Controverses 2.0
Nanotechnologies, pesticides, tests génétiques, environnement… Des citoyens et des chercheurs débattent sur Internet des applications de la science dans la société.
dans l’hebdo N° 1127 Acheter ce numéro
« Qui se définit comme geek ? » Nous sommes à la Cantine, lieu parisien hautement connecté, pour une première réunion en vie réelle d’un nouveau type de réseau, et c’est l’une des questions posées au public. Ici on parle de live-blogging, de serious games, de bookmarking ou encore de cross-post. Et pourtant l’univers en question est loin d’être hermétique. Il se veut même le lieu d’expression d’un nouveau type de lien social autour des controverses scientifiques. De jeunes initiatives qui ne passent pas inaperçues. Owni, le site français spécialisé dans le journalisme de données, à l’instar de Wikileaks, vient d’être primé par la Online News Association américaine. Il lance OwniSciences. « Nous republions ce qui existe, comme des blogs de chercheurs, en le magnifiant avec du graphisme, et nous produisons ce qui n’existe pas. Le but, c’est de l’information et du débat » , décrypte Martin Clavey, l’un des initiateurs du projet.
Celui-ci a vu le jour dans le creuset commun à plusieurs projets de culture scientifique numérique : Knwotex, site de réseau social scientifique et de bookmarking, cette technique de navigation sociale qui permet de mettre à disposition d’une communauté ses signets favoris, ou encore le c@fé des sciences, une communauté de blogs de sciences français. L’association Science et démocratie apparaît presque comme vétéran avec ses cinq ans d’existence.
« Nous sommes spécialisés dans le débat scientifique démocratique. Ce que l’on gagne par rapport aux initiatives dans l’espace réel ? Du temps pour les controverses, de l’effectif et un moindre coût » , explique son fondateur, Philippe Bourlitio. Le site égrène les débats au fil du temps. Abeilles et pesticides, tests génétiques, environnement et santé. « Nous avons même produit un cahier d’acteur [contribution écrite rédigée par un acteur du débat] nourri des contributions pour le débat public national sur les nanotechnologies l’an dernier. »

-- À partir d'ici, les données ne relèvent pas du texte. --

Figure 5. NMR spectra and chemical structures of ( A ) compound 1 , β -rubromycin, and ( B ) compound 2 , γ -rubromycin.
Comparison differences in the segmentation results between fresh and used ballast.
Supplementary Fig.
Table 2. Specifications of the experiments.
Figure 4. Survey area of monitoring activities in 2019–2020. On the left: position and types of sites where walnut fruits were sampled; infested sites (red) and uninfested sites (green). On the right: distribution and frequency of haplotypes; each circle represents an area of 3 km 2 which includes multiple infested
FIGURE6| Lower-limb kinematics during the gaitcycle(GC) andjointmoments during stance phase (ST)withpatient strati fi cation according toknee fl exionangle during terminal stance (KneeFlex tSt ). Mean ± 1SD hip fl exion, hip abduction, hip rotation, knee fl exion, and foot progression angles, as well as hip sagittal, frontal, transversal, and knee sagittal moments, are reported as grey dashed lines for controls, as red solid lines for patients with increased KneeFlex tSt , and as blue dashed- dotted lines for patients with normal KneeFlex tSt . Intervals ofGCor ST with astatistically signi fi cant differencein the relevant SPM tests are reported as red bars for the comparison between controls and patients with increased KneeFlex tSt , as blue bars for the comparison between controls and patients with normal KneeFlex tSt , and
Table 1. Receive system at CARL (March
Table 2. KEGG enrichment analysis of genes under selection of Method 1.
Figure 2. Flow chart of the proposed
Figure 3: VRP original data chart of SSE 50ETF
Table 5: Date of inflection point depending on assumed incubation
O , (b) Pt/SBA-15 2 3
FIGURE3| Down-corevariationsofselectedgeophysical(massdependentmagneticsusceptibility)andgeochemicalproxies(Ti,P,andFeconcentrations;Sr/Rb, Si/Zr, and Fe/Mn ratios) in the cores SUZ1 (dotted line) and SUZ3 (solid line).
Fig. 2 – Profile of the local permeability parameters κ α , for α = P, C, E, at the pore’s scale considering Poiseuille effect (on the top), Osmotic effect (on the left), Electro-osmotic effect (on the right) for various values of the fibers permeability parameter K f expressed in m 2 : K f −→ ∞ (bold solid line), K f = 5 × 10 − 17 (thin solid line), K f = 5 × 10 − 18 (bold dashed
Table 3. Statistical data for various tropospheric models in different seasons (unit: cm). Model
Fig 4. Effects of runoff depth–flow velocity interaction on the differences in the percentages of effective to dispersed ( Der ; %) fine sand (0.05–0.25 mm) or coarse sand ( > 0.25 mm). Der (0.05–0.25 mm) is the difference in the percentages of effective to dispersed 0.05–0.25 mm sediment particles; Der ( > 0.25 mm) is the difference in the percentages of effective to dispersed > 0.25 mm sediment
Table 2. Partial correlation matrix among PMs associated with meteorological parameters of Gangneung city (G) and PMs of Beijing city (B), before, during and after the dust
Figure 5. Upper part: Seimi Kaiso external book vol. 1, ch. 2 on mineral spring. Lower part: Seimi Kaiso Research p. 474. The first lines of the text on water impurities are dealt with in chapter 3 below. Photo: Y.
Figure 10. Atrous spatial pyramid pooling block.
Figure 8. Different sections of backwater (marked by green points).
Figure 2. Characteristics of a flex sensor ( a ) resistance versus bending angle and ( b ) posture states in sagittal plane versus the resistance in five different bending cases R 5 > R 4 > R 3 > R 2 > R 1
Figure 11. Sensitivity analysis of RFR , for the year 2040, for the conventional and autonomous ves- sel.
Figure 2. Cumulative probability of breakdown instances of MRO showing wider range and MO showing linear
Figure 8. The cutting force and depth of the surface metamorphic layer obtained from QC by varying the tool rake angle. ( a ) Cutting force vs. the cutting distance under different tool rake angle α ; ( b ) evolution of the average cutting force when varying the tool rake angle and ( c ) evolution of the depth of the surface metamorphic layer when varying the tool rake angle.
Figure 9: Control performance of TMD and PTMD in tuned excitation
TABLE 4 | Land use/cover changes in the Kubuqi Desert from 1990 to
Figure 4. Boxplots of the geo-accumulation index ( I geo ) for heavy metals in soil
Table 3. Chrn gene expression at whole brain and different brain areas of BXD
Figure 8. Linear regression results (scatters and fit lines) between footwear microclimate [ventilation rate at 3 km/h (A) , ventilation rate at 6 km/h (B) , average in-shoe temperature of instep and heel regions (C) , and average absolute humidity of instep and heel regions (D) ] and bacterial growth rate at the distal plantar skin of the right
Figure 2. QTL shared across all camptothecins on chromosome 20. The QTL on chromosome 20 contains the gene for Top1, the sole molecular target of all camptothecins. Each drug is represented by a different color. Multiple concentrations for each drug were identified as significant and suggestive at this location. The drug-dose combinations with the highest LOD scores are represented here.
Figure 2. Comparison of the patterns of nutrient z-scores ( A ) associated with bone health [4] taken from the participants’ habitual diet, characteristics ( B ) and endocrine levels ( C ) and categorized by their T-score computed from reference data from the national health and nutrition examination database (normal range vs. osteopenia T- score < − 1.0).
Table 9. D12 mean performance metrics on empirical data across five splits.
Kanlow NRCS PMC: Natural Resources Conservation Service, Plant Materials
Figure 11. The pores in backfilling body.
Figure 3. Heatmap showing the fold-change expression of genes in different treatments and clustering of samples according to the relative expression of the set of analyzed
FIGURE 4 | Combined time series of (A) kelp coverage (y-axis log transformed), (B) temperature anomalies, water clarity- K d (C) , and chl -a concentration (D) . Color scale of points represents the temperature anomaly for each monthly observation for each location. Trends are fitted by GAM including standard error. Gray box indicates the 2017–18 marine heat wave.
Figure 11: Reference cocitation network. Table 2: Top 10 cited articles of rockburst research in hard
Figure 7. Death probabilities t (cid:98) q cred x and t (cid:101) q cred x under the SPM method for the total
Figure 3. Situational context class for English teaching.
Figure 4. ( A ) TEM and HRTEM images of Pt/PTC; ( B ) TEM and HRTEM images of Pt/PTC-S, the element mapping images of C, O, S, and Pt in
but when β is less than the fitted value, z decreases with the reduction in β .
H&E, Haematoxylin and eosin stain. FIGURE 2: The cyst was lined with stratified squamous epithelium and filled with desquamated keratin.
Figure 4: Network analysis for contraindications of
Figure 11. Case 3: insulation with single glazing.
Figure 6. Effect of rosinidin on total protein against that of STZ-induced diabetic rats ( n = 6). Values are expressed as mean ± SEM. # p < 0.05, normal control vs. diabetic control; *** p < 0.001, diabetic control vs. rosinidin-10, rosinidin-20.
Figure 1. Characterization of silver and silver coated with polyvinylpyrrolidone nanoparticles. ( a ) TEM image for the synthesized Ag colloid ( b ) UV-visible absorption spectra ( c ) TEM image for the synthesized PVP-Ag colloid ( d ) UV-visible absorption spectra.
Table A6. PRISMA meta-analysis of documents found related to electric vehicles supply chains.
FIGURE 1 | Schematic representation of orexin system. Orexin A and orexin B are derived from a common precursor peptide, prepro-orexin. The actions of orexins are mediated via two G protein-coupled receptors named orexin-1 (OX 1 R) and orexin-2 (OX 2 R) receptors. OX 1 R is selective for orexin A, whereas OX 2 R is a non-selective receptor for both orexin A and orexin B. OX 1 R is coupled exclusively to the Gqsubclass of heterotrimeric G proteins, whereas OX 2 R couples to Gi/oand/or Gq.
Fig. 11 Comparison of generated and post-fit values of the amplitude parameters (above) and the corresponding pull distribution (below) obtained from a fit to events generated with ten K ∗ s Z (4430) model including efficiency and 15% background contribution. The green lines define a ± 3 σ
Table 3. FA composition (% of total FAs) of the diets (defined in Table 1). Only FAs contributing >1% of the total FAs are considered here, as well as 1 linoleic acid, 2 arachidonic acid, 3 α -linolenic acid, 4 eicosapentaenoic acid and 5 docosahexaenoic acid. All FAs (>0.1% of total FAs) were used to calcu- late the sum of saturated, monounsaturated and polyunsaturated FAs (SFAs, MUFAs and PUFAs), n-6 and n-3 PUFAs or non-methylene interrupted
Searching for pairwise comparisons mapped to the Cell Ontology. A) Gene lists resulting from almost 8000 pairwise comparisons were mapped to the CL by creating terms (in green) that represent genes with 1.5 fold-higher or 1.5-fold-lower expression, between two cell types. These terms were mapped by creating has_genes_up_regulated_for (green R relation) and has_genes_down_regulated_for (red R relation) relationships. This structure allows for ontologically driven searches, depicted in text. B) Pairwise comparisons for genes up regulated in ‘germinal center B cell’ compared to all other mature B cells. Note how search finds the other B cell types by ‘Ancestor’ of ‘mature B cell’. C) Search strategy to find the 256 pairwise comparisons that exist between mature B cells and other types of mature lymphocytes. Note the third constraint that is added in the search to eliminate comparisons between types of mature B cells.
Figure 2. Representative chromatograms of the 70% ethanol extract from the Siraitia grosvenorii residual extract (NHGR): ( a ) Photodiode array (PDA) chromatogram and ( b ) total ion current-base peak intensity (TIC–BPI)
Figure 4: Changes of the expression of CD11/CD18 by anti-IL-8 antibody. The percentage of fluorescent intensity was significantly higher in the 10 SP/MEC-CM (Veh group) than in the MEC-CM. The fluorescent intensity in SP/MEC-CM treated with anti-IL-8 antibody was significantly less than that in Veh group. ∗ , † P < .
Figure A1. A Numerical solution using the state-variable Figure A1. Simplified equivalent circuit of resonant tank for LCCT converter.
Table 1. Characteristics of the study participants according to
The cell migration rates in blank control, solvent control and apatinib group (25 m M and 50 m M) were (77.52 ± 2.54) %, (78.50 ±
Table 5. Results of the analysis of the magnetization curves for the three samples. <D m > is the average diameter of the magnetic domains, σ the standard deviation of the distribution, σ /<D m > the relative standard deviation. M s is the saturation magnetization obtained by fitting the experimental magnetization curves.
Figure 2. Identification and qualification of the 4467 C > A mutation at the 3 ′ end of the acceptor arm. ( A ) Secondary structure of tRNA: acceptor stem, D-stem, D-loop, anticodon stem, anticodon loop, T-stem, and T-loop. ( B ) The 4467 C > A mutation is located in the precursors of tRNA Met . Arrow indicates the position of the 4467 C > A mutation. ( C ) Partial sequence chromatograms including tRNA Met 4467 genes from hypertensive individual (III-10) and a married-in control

À venir, un débat sur la culture scientifique elle-même. Antonio Casilli [^2] est sociologue à l’EHESS, spécialiste des questions liées à Internet et partie prenante dans le projet OwniSciences. « Internet ne dématérialise pas les pratiques de controverses sociotechniques classiques, mais les prolonge. Les forums citoyens en ligne peuvent bousculer les certitudes scientifiques. Ce n’est pas nouveau et a déjà été observé dès les échanges télématiques du pré-web en 1988. Des personnes atteintes par le VIH avaient réussi, dans un réseau de résistance civile électronique, à faire évoluer les protocoles d’essais cliniques américains. »
Pour le moment, les débats portent surtout sur les applications de la science dans la société. Même si Martin Clavey espère aller plus loin : « Nous voulons aussi pousser les chercheurs à faire de l’open science. Des publications libres, accessibles à tous sur Internet, comme cela se fait déjà sur PLoS. » Ou arXiv en physique, en mathématique ou en informatique. Et le nouveau public se met à rêver de blogs intégrés au processus de production de la science.
[^2]: Les Liaisons numériques, Antonio Casilli, Ed. du Seuil, 331 p., 20 euros.